Priorities, objectives, motives. Mr. Musk, just confess it that when the overpowering temptation hits, you, like any billionaire, need to acquire a new trinket. Old toys, such as your tesla, eventually lose their lustre and attractiveness. Even the world’s wealthiest man gets jaded. Consequently, like shooting a shiny space rocket, it’s time to find a new toy to experience that life-affirming sensation of ecstasy and admiration.
More importantly, I strongly feel Elon Musk is purchasing Twitter in maximize his wealth. The “economic philosophy” that drives wealthy elite such as Musk in their actions is not the protection of democratic values or freedom of opinion. Certainly, absolutely not. It’s really about money and control, even when it means facilitating and actively supporting a tyrannical fanatic in regaining the presidency.
Conclusion;
If you people accept that free-market entrepreneurs like Tesla owner Elon Musk are humanitarians, you apparently assume the United States as a glamorous city on a hill.

◆ **TASK DESCRIPTION**:
Rewrite the Elon Musk opinion piece from "More importantly, I" down to "regaining the presidency.", putting "the social network" wherever "Twitter" appears.

◆ **RECORDED DATA**:
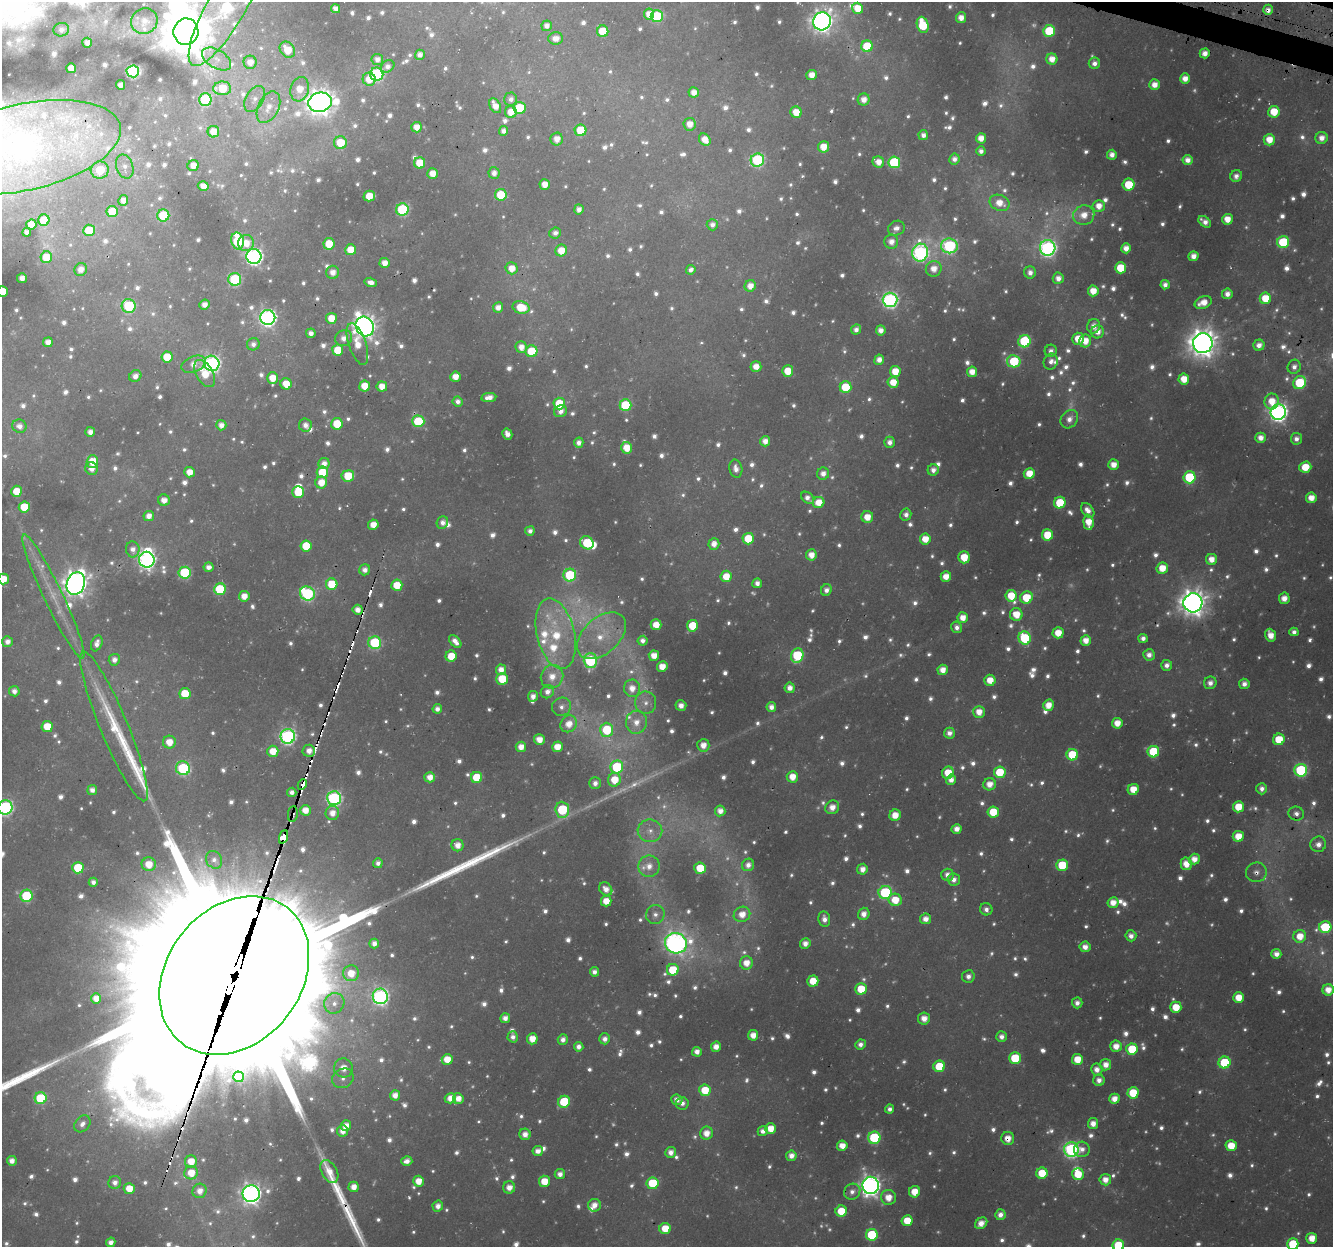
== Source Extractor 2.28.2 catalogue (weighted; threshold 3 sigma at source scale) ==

◆ **COMPLETED TASK**:
More importantly, I strongly feel Elon Musk is purchasing the social network in maximize his wealth. The “economic philosophy” that drives wealthy elite such as Musk in their actions is not the protection of democratic values or freedom of opinion. Certainly, absolutely not. It’s really about money and control, even when it means facilitating and actively supporting a tyrannical fanatic in regaining the presidency.